Ci siamo conosciuti così, come si conoscono i cani: annusandoci il culo. Non posso dire che fosse amore - e del resto chi può dirlo davvero. Ma Tomahawk mi ha insegnato molte cose che prima o poi mi serviranno, lo so. Per il momento le ho nascoste bene, in una buca del cuore.

A Valentina piacciono molto i giardini. A casa siamo pieni di fiori e lei passa il tempo ad annusarli. Credo sia innamorata e credo di aver capito di chi. Mi obbliga sempre a fare degli strani giri. Si ferma all'improvviso e non si muove più.

Appena l'hanno saputo, gli amici hanno deciso di aiutarmi. Tomahawk, in fondo, è un po' come se fosse nostro padre. Si siede tranquillo, ci guarda correre e quando siamo stanchi è come sederci attorno al fuoco ad ascoltare le sue storie.

Lui non sopporta le divise. Ho sentito dire che è per colpa di un vecchio incidente, quando abitava vicino alla ferrovia. Ha preso un brutto colpo e quando ha riaperto gli occhi la prima cosa che ha visto è stato il capostazione. Io non credo sia andata così. Lui non sopporta le divise e basta, così come non sopporta nessun tipo di legame.

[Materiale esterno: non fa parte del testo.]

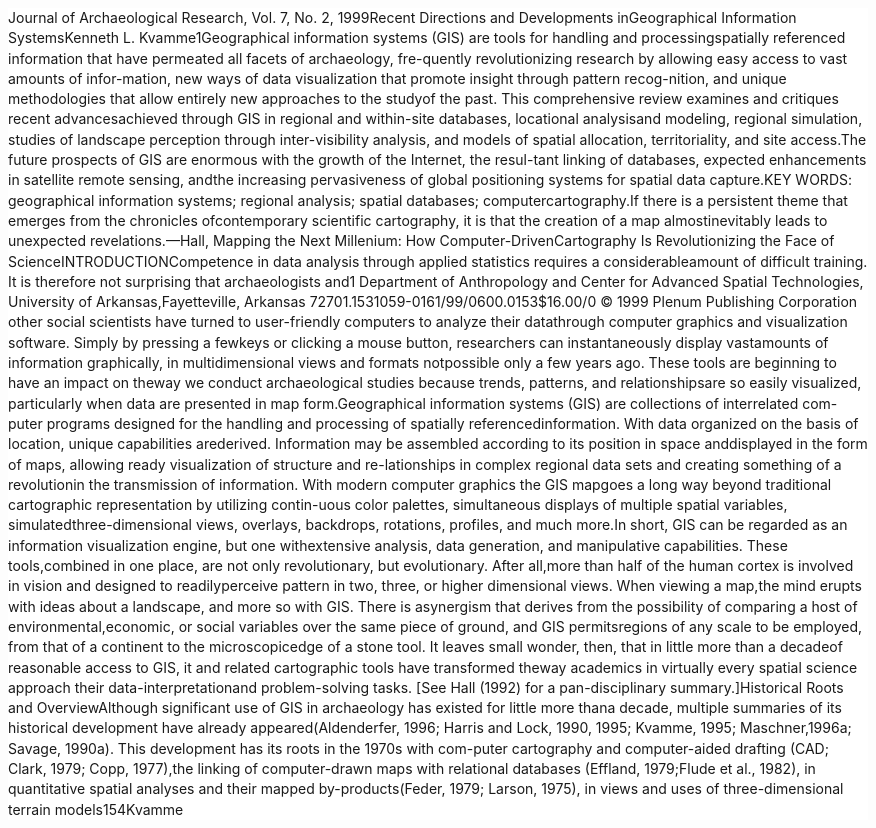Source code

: Journal  of  Archaeological  Research,  Vol. 7, No.  2, 1999Recent Directions and Developments  inGeographical  Information  SystemsKenneth L. Kvamme1Geographical  information  systems  (GIS)   are  tools for  handling  and  processingspatially  referenced  information  that have permeated  all facets  of archaeology, fre-quently  revolutionizing research by allowing easy access  to vast amounts of   infor-mation, new ways of data visualization that promote  insight through pattern recog-nition, and unique methodologies  that allow entirely new approaches to the  studyof  the past.  This  comprehensive  review examines  and  critiques  recent  advancesachieved  through  GIS  in  regional and  within-site  databases,  locational  analysisand modeling,  regional simulation, studies  of  landscape  perception  through inter-visibility  analysis, and models  of  spatial allocation,  territoriality, and site  access.The future prospects  of  GIS are enormous with the growth of  the Internet, the resul-tant linking  of  databases,  expected enhancements  in satellite  remote sensing, andthe increasing pervasiveness of global positioning  systems for  spatial data capture.KEY  WORDS:  geographical  information systems;  regional  analysis; spatial  databases; computercartography.If  there is a persistent  theme that emerges from  the chronicles ofcontemporary  scientific  cartography,  it is that the creation  of  a map  almostinevitably  leads to unexpected  revelations.—Hall, Mapping  the Next Millenium:  How  Computer-DrivenCartography  Is Revolutionizing  the  Face of  ScienceINTRODUCTIONCompetence in data analysis through applied statistics requires a considerableamount of  difficult  training. It  is therefore  not  surprising that  archaeologists  and1 Department of Anthropology and Center  for Advanced Spatial Technologies, University of Arkansas,Fayetteville, Arkansas 72701.1531059-0161/99/0600.0153$16.00/0 ©  1999  Plenum Publishing  Corporation
other  social  scientists have turned to user-friendly computers  to analyze their datathrough  computer  graphics  and  visualization software.  Simply by  pressing  a fewkeys  or  clicking  a  mouse  button,  researchers  can  instantaneously  display  vastamounts  of  information  graphically, in  multidimensional  views  and  formats  notpossible  only a few years  ago.  These tools are beginning to have an impact on theway we conduct  archaeological  studies because trends, patterns, and relationshipsare so easily  visualized, particularly when data  are presented in map form.Geographical  information systems  (GIS)  are collections  of interrelated  com-puter programs  designed  for  the  handling and  processing  of  spatially  referencedinformation. With data organized  on the basis of location,  unique capabilities  arederived.  Information  may  be  assembled  according  to  its  position  in  space  anddisplayed  in  the  form  of  maps,  allowing ready  visualization of  structure and  re-lationships in  complex  regional  data  sets  and creating  something  of  a revolutionin the transmission  of information. With  modern  computer  graphics  the GIS  mapgoes a long way beyond traditional cartographic representation  by utilizing contin-uous color palettes,  simultaneous displays of multiple spatial variables, simulatedthree-dimensional  views, overlays,  backdrops,  rotations,  profiles, and much  more.In short, GIS can be regarded  as an information visualization engine, but one withextensive  analysis,  data  generation,  and  manipulative capabilities.  These  tools,combined  in  one  place,  are  not  only  revolutionary, but  evolutionary. After  all,more  than half of  the human cortex  is involved in vision and  designed  to readilyperceive pattern in two, three,  or higher dimensional views. When viewing a map,the mind  erupts  with ideas  about  a landscape,  and  more  so with GIS.  There  is asynergism that derives  from  the possibility of comparing a host of environmental,economic,  or  social  variables  over  the  same  piece  of  ground,  and  GIS  permitsregions  of any  scale  to be employed,  from  that of a continent  to  the  microscopicedge of a stone  tool. It leaves  small wonder, then, that in little more than a decadeof reasonable access to GIS,  it and related  cartographic  tools have transformed theway academics  in virtually every  spatial science approach their data-interpretationand problem-solving  tasks.  [See  Hall (1992) for a pan-disciplinary summary.]Historical Roots and  OverviewAlthough significant use of GIS in archaeology  has existed for little more thana decade, multiple summaries  of its historical development  have already  appeared(Aldenderfer,   1996;  Harris  and  Lock,  1990,   1995;   Kvamme,   1995;   Maschner,1996a;  Savage,   1990a).  This  development  has  its  roots  in  the  1970s  with  com-puter  cartography  and computer-aided  drafting (CAD;  Clark,  1979;  Copp,  1977),the  linking  of  computer-drawn   maps  with  relational  databases   (Effland,    1979;Flude et al.,  1982), in quantitative spatial analyses  and their  mapped  by-products(Feder,  1979;  Larson,  1975), in views and uses of three-dimensional  terrain models154Kvamme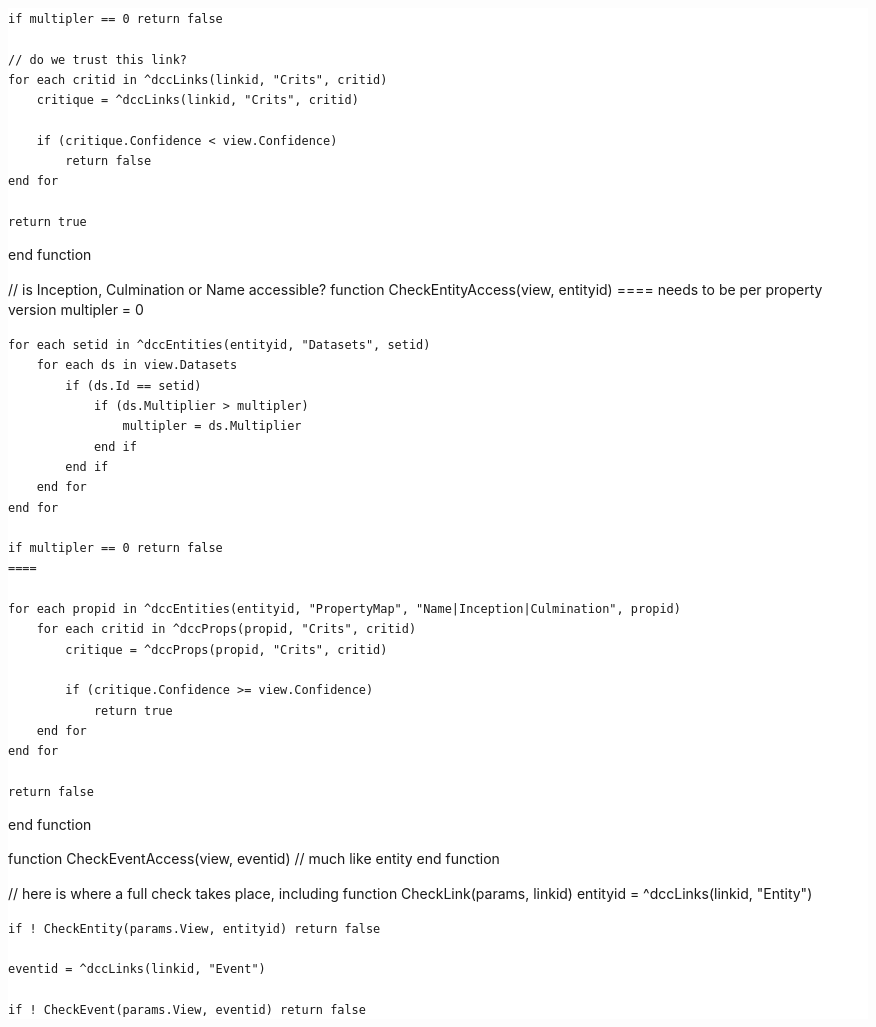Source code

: 	if multipler == 0 return false

	// do we trust this link?
	for each critid in ^dccLinks(linkid, "Crits", critid)
		critique = ^dccLinks(linkid, "Crits", critid)

		if (critique.Confidence < view.Confidence)
			return false
	end for

	return true

end function

// is Inception, Culmination or Name accessible?
function CheckEntityAccess(view, entityid)
	==== needs to be per property version
	multipler = 0

	for each setid in ^dccEntities(entityid, "Datasets", setid)
		for each ds in view.Datasets
			if (ds.Id == setid)
				if (ds.Multiplier > multipler)
					multipler = ds.Multiplier
				end if
			end if
		end for
	end for

	if multipler == 0 return false
	====

	for each propid in ^dccEntities(entityid, "PropertyMap", "Name|Inception|Culmination", propid)
		for each critid in ^dccProps(propid, "Crits", critid)
			critique = ^dccProps(propid, "Crits", critid)

			if (critique.Confidence >= view.Confidence)
				return true
		end for			
	end for

	return false
end function

function CheckEventAccess(view, eventid)
	// much like entity
end function

// here is where a full check takes place, including
function CheckLink(params, linkid)
	entityid = ^dccLinks(linkid, "Entity")

	if ! CheckEntity(params.View, entityid) return false

	eventid = ^dccLinks(linkid, "Event")

	if ! CheckEvent(params.View, eventid) return false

Tomahawk ha combattuto molte battaglie. Per ognuna ha conservato un segno, a volte solo un ricordo. Ma le battaglie più belle, dice, sono quelle che ha saputo evitare, che non ha mai iniziato, e che non può raccontare.

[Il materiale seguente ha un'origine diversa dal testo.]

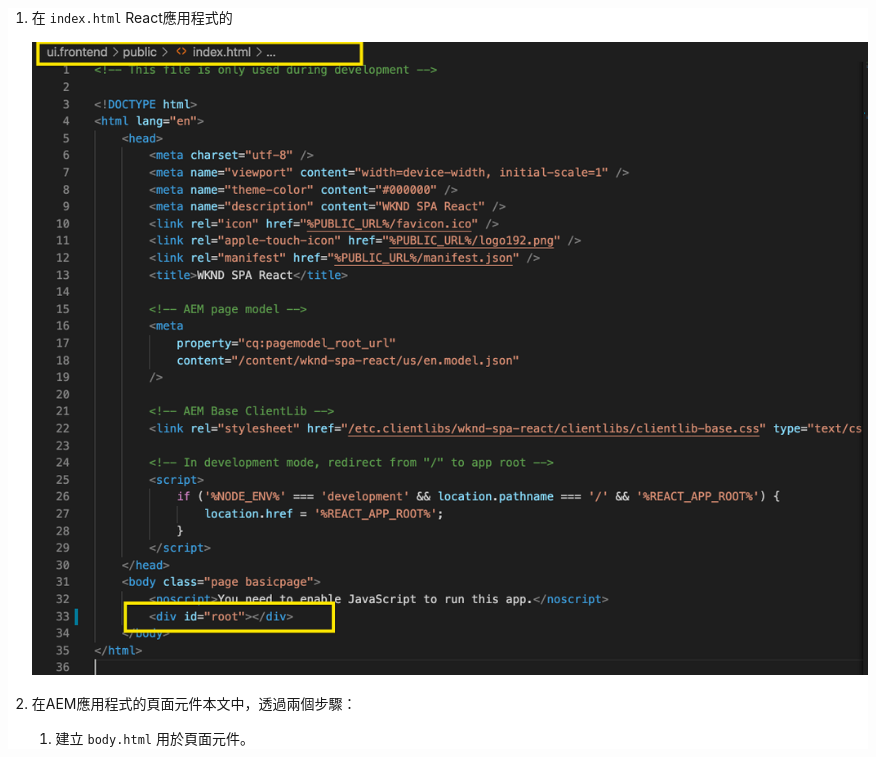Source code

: 
1. 在 `index.html` React應用程式的

   ![應用程式的index.html](assets/external-spa-index.png)

1. 在AEM應用程式的頁面元件本文中，透過兩個步驟：

   1. 建立 `body.html` 用於頁面元件。

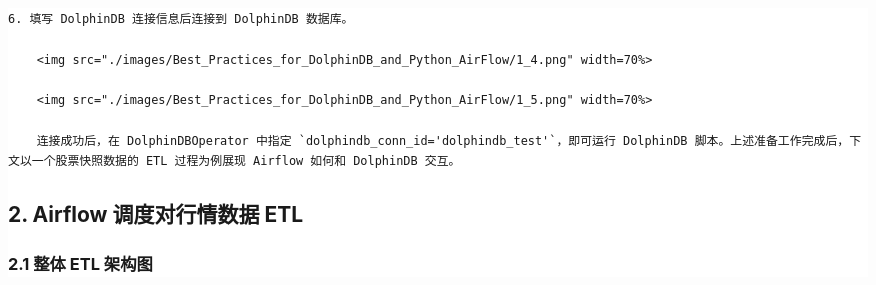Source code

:     6. 填写 DolphinDB 连接信息后连接到 DolphinDB 数据库。

        <img src="./images/Best_Practices_for_DolphinDB_and_Python_AirFlow/1_4.png" width=70%>

        <img src="./images/Best_Practices_for_DolphinDB_and_Python_AirFlow/1_5.png" width=70%>

        连接成功后，在 DolphinDBOperator 中指定 `dolphindb_conn_id='dolphindb_test'`，即可运行 DolphinDB 脚本。上述准备工作完成后，下文以一个股票快照数据的 ETL 过程为例展现 Airflow 如何和 DolphinDB 交互。

## 2. Airflow 调度对行情数据 ETL

### 2.1 整体 ETL 架构图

C'è un punto, all'altezza della prima strada, in cui è solito lasciarmi un messaggio. Su quello di ieri c'era scritto «la luna calante è per domani: poi sarà buio e io sarò solo una strada». Io vorrei essere la luce alla fine della strada.

Quando sento il profumo dell'aria anch'io penso che un tempo siamo stati nuvole: è un pensiero di Tomahawk, naturalmente. È proprio come tornare a casa. Siamo stati vento: per questo abbiamo ancora il respiro pesante. Sappiamo riconoscere l'odore dei sambuchi.